=== DESCRIPTION OF THE TASK ===
All entries must be extracted exactly, with nothing added or dropped.
+++ MATERIAL SHOWN +++
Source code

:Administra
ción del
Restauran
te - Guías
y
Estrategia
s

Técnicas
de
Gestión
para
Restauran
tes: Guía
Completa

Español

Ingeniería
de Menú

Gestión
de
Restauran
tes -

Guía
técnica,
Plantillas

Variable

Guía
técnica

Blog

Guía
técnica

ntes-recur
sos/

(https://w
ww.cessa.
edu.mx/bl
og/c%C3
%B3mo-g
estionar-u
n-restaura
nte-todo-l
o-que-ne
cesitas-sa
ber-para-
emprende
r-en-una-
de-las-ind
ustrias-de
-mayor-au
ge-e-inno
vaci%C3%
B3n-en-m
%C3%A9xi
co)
+++
=== FINAL ANSWER ===
Source code

:Administra
ción del
Restauran
te - Guías
y
Estrategia
s

Técnicas
de
Gestión
para
Restauran
tes: Guía
Completa

Español

Ingeniería
de Menú

Gestión
de
Restauran
tes -

Guía
técnica,
Plantillas

Variable

Guía
técnica

Blog

Guía
técnica

ntes-recur
sos/

(https://w
ww.cessa.
edu.mx/bl
og/c%C3
%B3mo-g
estionar-u
n-restaura
nte-todo-l
o-que-ne
cesitas-sa
ber-para-
emprende
r-en-una-
de-las-ind
ustrias-de
-mayor-au
ge-e-inno
vaci%C3%
B3n-en-m
%C3%A9xi
co)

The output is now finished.